Records from a data source:
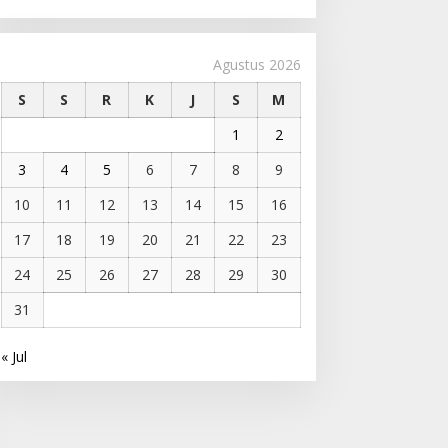
Agustus 2026
S
S
R
K
J
S
M
1
2
3
4
5
6
7
8
9
10
11
12
13
14
15
16
17
18
19
20
21
22
23
24
25
26
27
28
29
30
31
« Jul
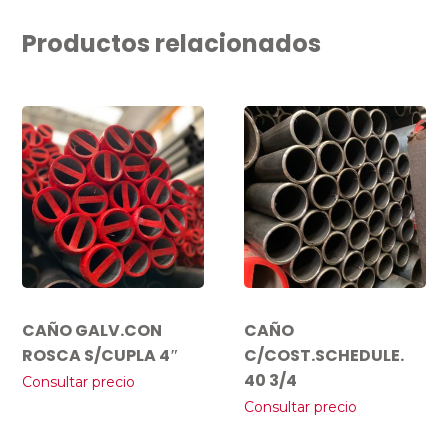
Productos relacionados
CAÑO GALV.CON
CAÑO
ROSCA S/CUPLA 4″
C/COST.SCHEDULE.
40 3/4
Consultar precio
Consultar precio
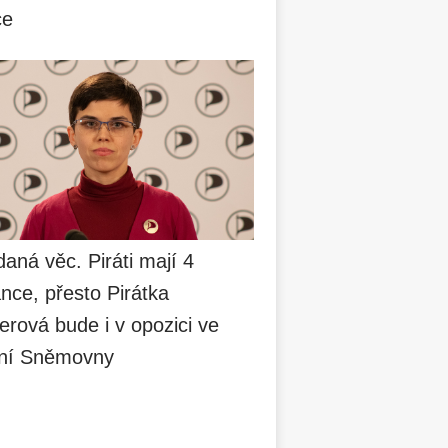
ce
aná věc. Piráti mají 4
nce, přesto Pirátka
erová bude i v opozici ve
ní Sněmovny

- [Your instructions]: Please duplicate the part of the listing that opens with the line containing "Productos relacionados" and runs through the end of the listing, both ends included. Leave the pictures out of your answer.

- [Result of the task]:
Productos relacionados
CAÑO GALV.CON
CAÑO
ROSCA S/CUPLA 4″
C/COST.SCHEDULE.
40 3/4
Consultar precio
Consultar precio
ce
aná věc. Piráti mají 4
nce, přesto Pirátka
erová bude i v opozici ve
ní Sněmovny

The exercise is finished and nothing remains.